Tissue immunofluorescence and immunochemistry.
Immunofluorescence of DNA and RNA complexes was done on frozen sections of skin specimens after a 5-min stain with DAPI (0.1 ng/ml) and Ribogreen (1:100,000) followed by washes and mounting with the Prolong Gold mounting medium (Invitrogen). In some cases, sections were first incubated with mouse anti-LL37 (clone 3d11; HyCult Biotechnology) or isotype control overnight, followed by incubation with Alexa 647–conjugated anti–mouse IgG secondary antibody. Ribogreen and DAPI were added after the antibody incubations to achieve the best staining efficiency. The images were acquired using a confocal microscope (model TCS SP2; Leica). Immunohistochemistry for mature mDCs was performed on frozen sections of human psoriasis skin specimens using mouse anti–DC-LAMP antibodies (clone 104.G4; Coulter Immunotech). Images were acquired using a microscope (model DP70; Olympus). Extracellular RNA complexes and DC-LAMP+ DCs in tissue sections were counted in three best fields per section by two independent sample-blind investigators.

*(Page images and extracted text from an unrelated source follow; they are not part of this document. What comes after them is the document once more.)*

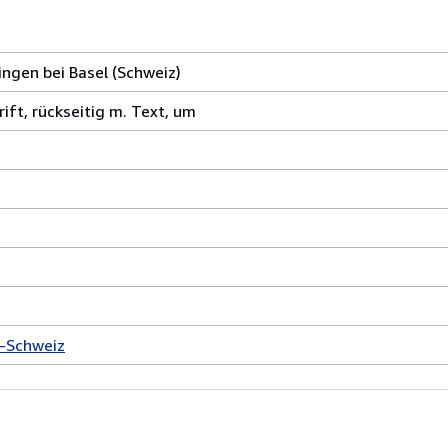
ingen bei Basel (Schweiz)
rift, rückseitig m. Text, um
n-Schweiz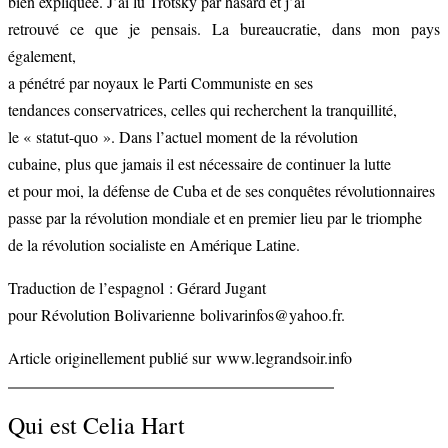
bien expliquée. J’ai lu Trotsky par hasard et j’ai
retrouvé ce que je pensais. La bureaucratie, dans mon pays
également,
a pénétré par noyaux le Parti Communiste en ses
tendances conservatrices, celles qui recherchent la tranquillité,
le « statut-quo ». Dans l’actuel moment de la révolution
cubaine, plus que jamais il est nécessaire de continuer la lutte
et pour moi, la défense de Cuba et de ses conquêtes révolutionnaires
passe par la révolution mondiale et en premier lieu par le triomphe
de la révolution socialiste en Amérique Latine.
Traduction de l’espagnol : Gérard Jugant
pour Révolution Bolivarienne bolivarinfos@yahoo.fr.
Article originellement publié sur www.legrandsoir.info
Qui est Celia Hart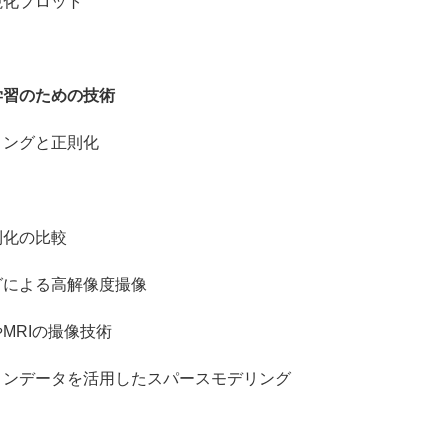
化プロット
学習のための技術
ングと正則化
化の比較
による高解像度撮像
RIの撮像技術
ンデータを活用したスパースモデリング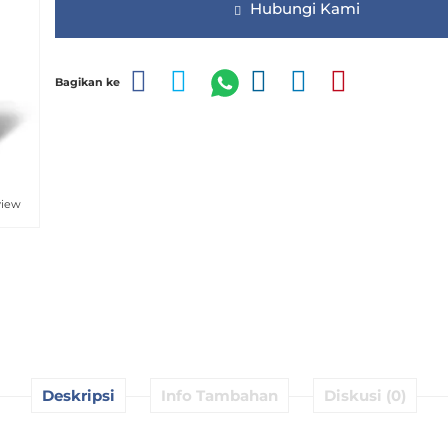
Hubungi Kami
Bagikan ke
view
Deskripsi
Info Tambahan
Diskusi (0)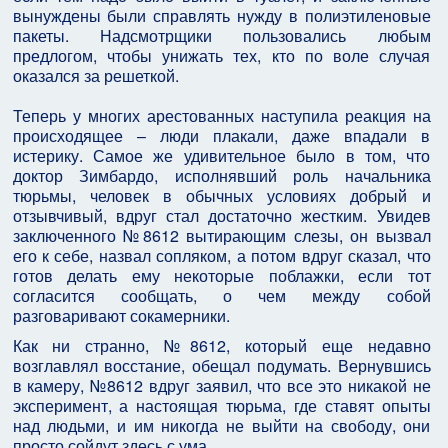
вынуждены были справлять нужду в полиэтиленовые
пакеты. Надсмотрщики пользовались любым
предлогом, чтобы унижать тех, кто по воле случая
оказался за решеткой.
Теперь у многих арестованных наступила реакция на
происходящее – люди плакали, даже впадали в
истерику. Самое же удивительное было в том, что
доктор Зимбардо, исполнявший роль начальника
тюрьмы, человек в обычных условиях добрый и
отзывчивый, вдруг стал достаточно жестким. Увидев
заключенного №8612 вытирающим слезы, он вызвал
его к себе, назвал сопляком, а потом вдруг сказал, что
готов делать ему некоторые поблажки, если тот
согласится сообщать, о чем между собой
разговаривают сокамерники.
Как ни странно, №8612, который еще недавно
возглавлял восстание, обещал подумать. Вернувшись
в камеру, №8612 вдруг заявил, что все это никакой не
эксперимент, а настоящая тюрьма, где ставят опыты
над людьми, и им никогда не выйти на свободу, они
просто сойдут здесь с ума.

Online supplemental material.
Fig. S1 shows the differential pattern of cytokine production by pDCs and mDCs in response to self-RNA–LL37 complexes. Fig. S2 shows that self-RNA isolated from different cell lines or from tissues of different chronic inflammatory skin diseases induces comparable levels of IFN-α production in pDCs when combined with LL37. Fig. S3 shows characteristic microscopic morphology of self-RNA–LL37 complexes. Fig. S4 shows the quantitation of self-RNA–LL37 and self-DNA–LL37 complexes in supernatants of dying cells. Fig. S5 shows that pDCs and mDCs respond to RNA sequences that are bona fide TLR7 and TLR8 ligands when complexed with LL37 but not when given alone. Fig. S6 shows that self-RNA–LL37 complexes trigger the maturation and secretion of TNF-α and IL-6 by circulating CD1c+ blood DCs. Fig. S7 shows DNA–LL37 complexes in psoriatic skin.

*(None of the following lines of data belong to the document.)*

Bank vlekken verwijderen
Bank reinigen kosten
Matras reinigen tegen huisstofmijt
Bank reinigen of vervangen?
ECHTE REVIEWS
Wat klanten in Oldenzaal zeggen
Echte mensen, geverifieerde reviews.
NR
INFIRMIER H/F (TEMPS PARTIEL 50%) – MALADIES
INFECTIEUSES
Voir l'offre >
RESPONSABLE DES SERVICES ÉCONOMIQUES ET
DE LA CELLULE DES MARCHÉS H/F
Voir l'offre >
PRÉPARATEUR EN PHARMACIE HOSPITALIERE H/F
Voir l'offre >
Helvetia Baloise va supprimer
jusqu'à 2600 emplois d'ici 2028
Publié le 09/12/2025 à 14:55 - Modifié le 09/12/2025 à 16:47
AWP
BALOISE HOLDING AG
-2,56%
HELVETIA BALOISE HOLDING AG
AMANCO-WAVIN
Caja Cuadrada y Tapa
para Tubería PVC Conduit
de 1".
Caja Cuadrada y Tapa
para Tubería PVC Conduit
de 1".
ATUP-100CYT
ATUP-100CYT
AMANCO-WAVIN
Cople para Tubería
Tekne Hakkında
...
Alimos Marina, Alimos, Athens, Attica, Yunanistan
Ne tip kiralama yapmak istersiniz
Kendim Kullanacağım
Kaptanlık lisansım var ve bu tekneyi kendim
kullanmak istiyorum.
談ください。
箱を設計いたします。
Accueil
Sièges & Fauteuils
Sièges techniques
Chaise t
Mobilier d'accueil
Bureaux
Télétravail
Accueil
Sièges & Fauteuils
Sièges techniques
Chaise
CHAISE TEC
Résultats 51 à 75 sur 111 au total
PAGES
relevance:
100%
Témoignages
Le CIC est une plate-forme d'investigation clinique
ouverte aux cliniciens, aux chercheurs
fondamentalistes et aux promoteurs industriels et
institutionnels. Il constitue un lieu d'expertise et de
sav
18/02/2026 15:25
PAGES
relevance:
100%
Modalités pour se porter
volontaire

We thank Kenneth Dunner for scanning electron microscopy at the HREM Facility, M.D. Anderson Cancer Center, and Yi-Hong Wang and Pamela Grant for preparation of cryosections and immunohistochemistry at the Histology core facility, M.D. Anderson. We also thank Yong-Jun Liu and Vassili Soumelis for critical reading of the manuscript and Roland L. Bassett for help with statistical analysis.

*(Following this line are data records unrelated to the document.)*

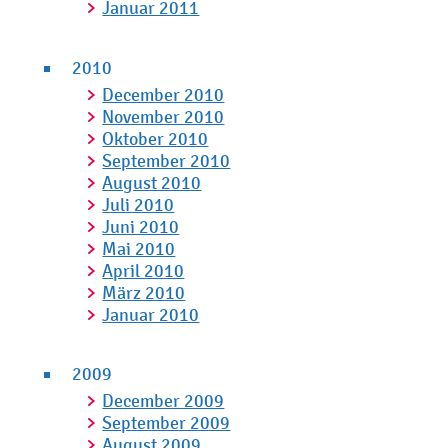
Januar 2011
2010
December 2010
November 2010
Oktober 2010
September 2010
August 2010
Juli 2010
Juni 2010
Mai 2010
April 2010
März 2010
Januar 2010
2009
December 2009
September 2009
August 2009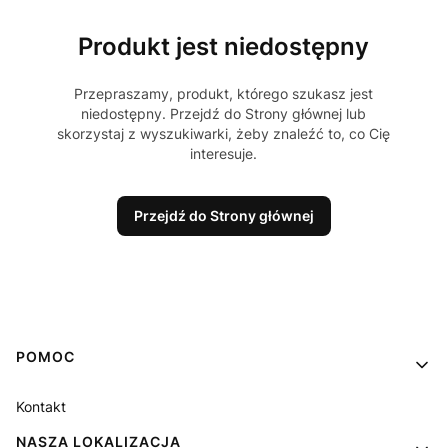
Produkt jest niedostępny
Przepraszamy, produkt, którego szukasz jest
niedostępny. Przejdź do Strony głównej lub
skorzystaj z wyszukiwarki, żeby znaleźć to, co Cię
interesuje.
Przejdź do Strony głównej
Linki w stopce
POMOC
Kontakt
NASZA LOKALIZACJA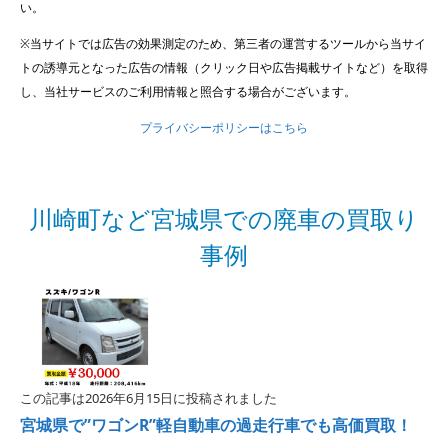
い。
※当サイトでは広告の効果測定のため、第三者の運営するツールから当サイ
トの誘導元となった広告の情報（クリック日や広告掲載サイトなど）を取得
し、当社サービスのご利用情報と照合する場合がございます。
プライバシーポリシーはこちら
川崎町など宮城県での廃車の買取り
事例
この記事は2026年6月15日に投稿されました
宮城県で”ワゴンR”軽自動車の過走行車でも高価買取！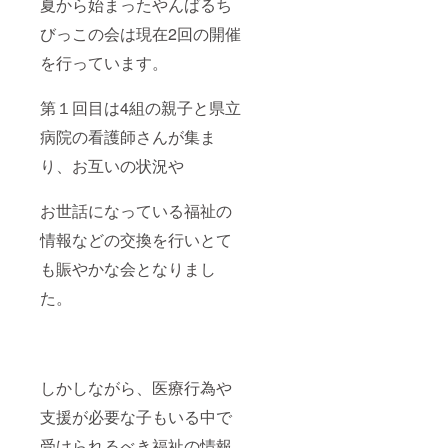
夏から始まったやんばるち
びっこの会は現在2回の開催
を行っています。
第１回目は4組の親子と県立
病院の看護師さんが集ま
り、お互いの状況や
お世話になっている福祉の
情報などの交換を行いとて
も賑やかな会となりまし
た。
しかしながら、医療行為や
支援が必要な子もいる中で
受けられるべき福祉の情報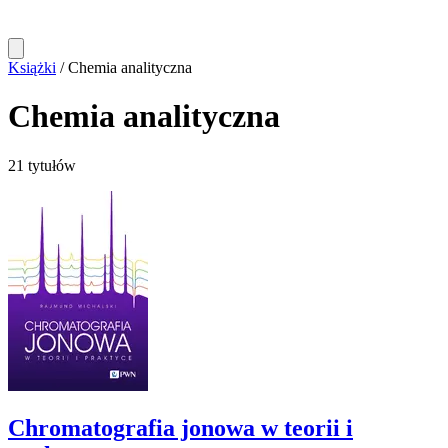
Książki
/
Chemia analityczna
Chemia analityczna
21 tytułów
Chromatografia jonowa w teorii i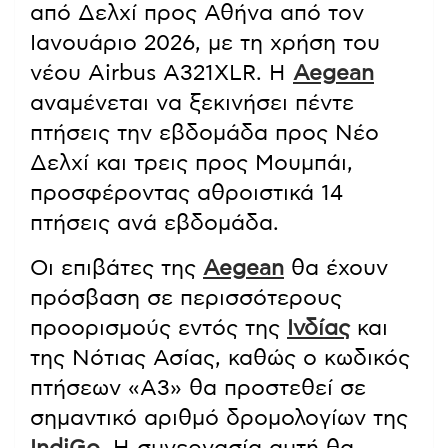
από Δελχί προς Αθήνα από τον
Ιανουάριο 2026, με τη χρήση του
νέου Airbus A321XLR. Η
Aegean
αναμένεται να ξεκινήσει πέντε
πτήσεις την εβδομάδα προς Νέο
Δελχί και τρεις προς Μουμπάι,
προσφέροντας αθροιστικά 14
πτήσεις ανά εβδομάδα.
Οι επιβάτες της
Aegean
θα έχουν
πρόσβαση σε περισσότερους
προορισμούς εντός της
Ινδίας
και
της Νότιας Ασίας, καθώς ο κωδικός
πτήσεων «A3» θα προστεθεί σε
σημαντικό αριθμό δρομολογίων της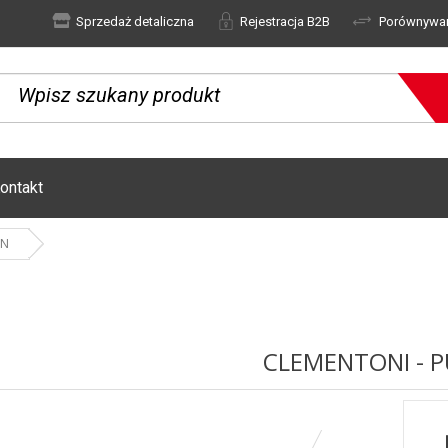
Sprzedaż detaliczna
Rejestracja B2B
Porównywa
ontakt
AN
CLEMENTONI - P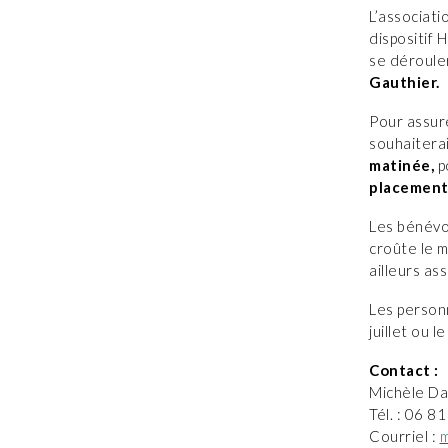
L’associati
dispositif 
se déroule
Gauthier.
Pour assure
souhaiterai
matinée,
po
placement
Les bénévol
croûte le m
ailleurs as
Les personn
juillet ou 
Contact :
Michèle Da
Tél. : 06 8
Courriel :
m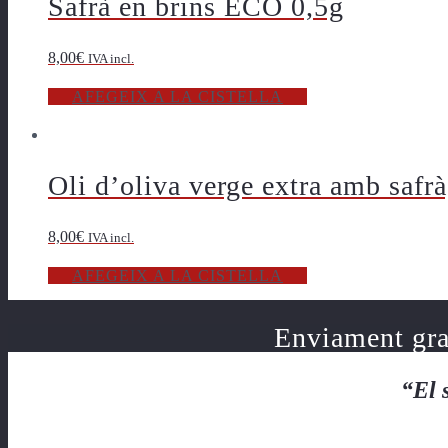
Safrà en brins ECO 0,5g
8,00
€
IVA incl.
AFEGEIX A LA CISTELLA
Oli d’oliva verge extra amb safr
8,00
€
IVA incl.
AFEGEIX A LA CISTELLA
Enviament grat
“El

This work was supported by grants from the DANA Foundation and the National Institutes of Health to M. Gilliet, and grants from the Deutsche Forschungsgemeinschaft to B. Homey and to S. Meller.
The authors have no conflicting financial interests in this work.
Abbreviations used: AMP, antimicrobial peptide; FRET, fluorescence resonance energy transfer; mDC, myeloid dendritic cell; pDC, plasmacytoid dendritic cell; TLR, Toll-like receptor.